Endangered wild cat mistaken for ‘young tiger’, causes panic in Greater Noida
According to district forest officer PK Srivastava, pug marks of a fishing cat, also known as Prionailurus viverrinus, were found on Tuesday morning in the farmland adjacent to Hotel Radisson Blue in Kasna, Greater Noida — a drain divides Hotel Radisson Blue and Le Grand Regency hotel.Updated: Nov 28, 2018 10:32 IST
A call made on police helpline (100) about a “young tiger” being spotted in Kasna area of Greater Noida on Tuesday sent the police and forest officials on a wild chase. The animal turned out to be a fishing cat, an endangered species that has been sighted after a gap of six years.
According to Kasna police, the anonymous caller informed the police that a “young tiger” has been spotted from one of the balconies of Le Grand Regency hotel, near a drain in Kasna. Soon, a grainy picture of the animal started circulating on social media, which caused further panic among residents.
“We received a call around 11am that a tiger was spotted near a vacant farmland in Kasna. A team was dispatched to the spot immediately but we did not find any animal there. We reported the incident to the forest officials,” Sundar Singh, senior sub inspector, Kasna police station, said.

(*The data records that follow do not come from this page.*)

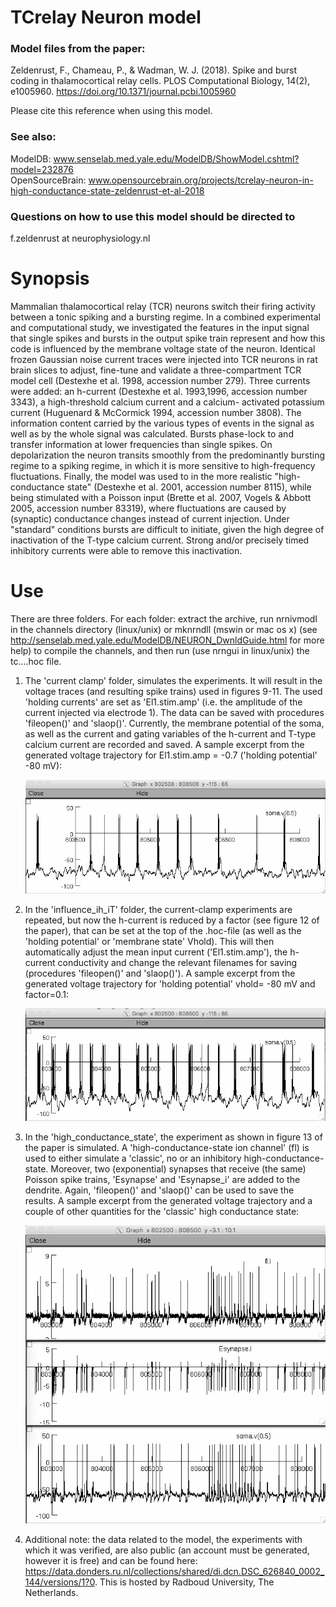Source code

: 
# TCrelay Neuron model

### Model files from the paper:
Zeldenrust, F., Chameau, P., & Wadman, W. J. (2018). Spike and burst coding in thalamocortical relay cells. PLOS Computational Biology, 14(2), e1005960. https://doi.org/10.1371/journal.pcbi.1005960

Please cite this reference when using this model.

### See also: <br />
ModelDB: www.senselab.med.yale.edu/ModelDB/ShowModel.cshtml?model=232876 <br />
OpenSourceBrain: www.opensourcebrain.org/projects/tcrelay-neuron-in-high-conductance-state-zeldenrust-et-al-2018 <br />

### Questions on how to use this model should be directed to
f.zeldenrust at neurophysiology.nl

# Synopsis
Mammalian thalamocortical relay (TCR) neurons switch their firing
activity between a tonic spiking and a bursting regime. In a combined
experimental and computational study, we investigated the features in
the input signal that single spikes and bursts in the output spike
train represent and how this code is influenced by the membrane
voltage state of the neuron. Identical frozen Gaussian noise current
traces were injected into TCR neurons in rat brain slices to adjust,
fine-tune and validate a three-compartment TCR model cell (Destexhe et
al. 1998, accession number 279). Three currents were added: an
h-current (Destexhe et al. 1993,1996, accession number 3343), a
high-threshold calcium current and a calcium- activated potassium
current (Huguenard &amp; McCormick 1994, accession number 3808). The
information content carried by the various types of events in the
signal as well as by the whole signal was calculated. Bursts
phase-lock to and transfer information at lower frequencies than
single spikes. On depolarization the neuron transits smoothly from the
predominantly bursting regime to a spiking regime, in which it is more
sensitive to high-frequency fluctuations. Finally, the model was used
to in the more realistic "high-conductance state" (Destexhe et
al. 2001, accession number 8115), while being stimulated with a
Poisson input (Brette et al. 2007, Vogels &amp; Abbott 2005, accession
number 83319), where fluctuations are caused by (synaptic) conductance
changes instead of current injection. Under "standard" conditions
bursts are difficult to initiate, given the high degree of
inactivation of the T-type calcium current. Strong and/or precisely
timed inhibitory currents were able to remove this inactivation.

# Use
There are three folders. For each folder: extract the archive, run
nrnivmodl in the channels directory (linux/unix) or mknrndll (mswin or
mac os x) (see<br/>
<a href="http://senselab.med.yale.edu/ModelDB/NEURON_DwnldGuide.html">http://senselab.med.yale.edu/ModelDB/NEURON_DwnldGuide.html</a> for more
help) to compile the channels, and then run (use nrngui in linux/unix) the tc....hoc file.

<ol>
  <li>The 'current clamp' folder, simulates the experiments. It will
result in the voltage traces (and resulting spike trains) used in
figures 9-11. The used 'holding currents' are set as 'El1.stim.amp'
(i.e. the amplitude of the current injected via electrode 1). The data
    can be saved with procedures 'fileopen()' and 'slaop()'.
    Currently, the membrane potential of the soma, as well as the
    current and gating variables of the h-current and T-type calcium
    current are recorded and saved. A sample excerpt from the
    generated voltage trajectory for El1.stim.amp = -0.7 ('holding
    potential' -80 mV):
<p/>
    <img src="https://github.com/fleurzeldenrust/TCrelay-Neuron-model/blob/master/screenshot1.png" alt="screenshot 1"><p/>
  </li><li>In the 'influence_ih_iT' folder, the current-clamp experiments are
repeated, but now the h-current is reduced by a factor (see figure 12
of the paper), that can be set at the top of the .hoc-file (as well as
the 'holding potential' or 'membrane state' Vhold). This will then
automatically adjust the mean input current ('El1.stim.amp'), the
h-current conductivity and change the relevant filenames for saving
    (procedures 'fileopen()' and 'slaop()').
    A sample excerpt from the generated voltage trajectory for 'holding potential' vhold= -80 mV and factor=0.1:<p/>
    <img src="./screenshot2.png" alt="screenshot 2"><p/>
  </li><li>In the 'high_conductance_state', the experiment as shown in figure
13 of the paper is simulated. A 'high-conductance-state ion channel'
(fl) is used to either simulate a 'classic', no or an inhibitory
high-conductance-state. Moreover, two (exponential) synapses that
receive (the same) Poisson spike trains, 'Esynapse' and 'Esynapse_i'
are added to the dendrite. Again, 'fileopen()' and 'slaop()' can be
    used to save the results.
    A sample excerpt from the generated voltage trajectory and a
    couple of other quantities for the 'classic' high conductance
    state:<p/>
    <img src="./screenshot3.png" alt="screenshot 3"><p/>
  </li>
<li> Additional note: the data related to the model, the experiments with which it was verified, are also public (an account must be generated, however it is free) and can be found here: <a href="https://data.donders.ru.nl/collections/shared/di.dcn.DSC_626840_0002_144/versions/1?0">https://data.donders.ru.nl/collections/shared/di.dcn.DSC_626840_0002_144/versions/1?0</a>. This is hosted by Radboud University, The Netherlands.
</ol>

</body>
</html>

“We were told a tiger was spotted by villagers and a photo was soon circulated on social media,” Pushkar Kumar, a guard posted at one of the residential societies in Kasna, said.
However, a spot check by Hindustan Times revealed that there is no village in the mentioned area and area is mainly covered in bushes on the both sides of the drain.
According to district forest officer PK Srivastava, pug marks of a fishing cat, also known as Prionailurus viverrinus, were found on Tuesday morning in the farmland adjacent to Hotel Radisson Blue in Kasna — a drain divides Hotel Radisson Blue and Le Grand Regency hotel.
The animal, which is primarily found in south and south east Asia, was listed as an endangered species in 2016 as it is threatened by decreasing habitat due to increasing urbanisation and destruction of forests.
“We visited the spot and found pug marks of the fishing cat. It primarily feeds on fish and, hence, the name. We suspect that it must have ventured into the urban area in search of food in the drain,” PK Srivastava said.
The fishing cat, once known to inhabit the jungle areas of Greater Noida, has been spotted after six years, according to forest officials. Another striking feature of this species is its resemblance to a tiger cub. Forest officials said the animal is carnivorous but not a man eater.
“This animal was last spotted in Chuharpur village of Greater Noida in 2012. It is a shy animal and avoids humans. Unless provoked, it will not hurt anyone,” Srivastava said.
Officials said the common habitat of this species is the Hindon floodplains and villages adjacent to the Yamuna. Conservationists say there has been no census on the fishing cat and it is difficult to estimate their number in the west UP belt.
“Greater Noida is increasingly witnessing destruction of jungles and loss of habitat of many wild animals. Fishing cats were common a decade ago but due to the lack of census, we don’t know how many are left. The animal should be best left unprovoked,” said Naresh Kadyan, chairman, People for Animals.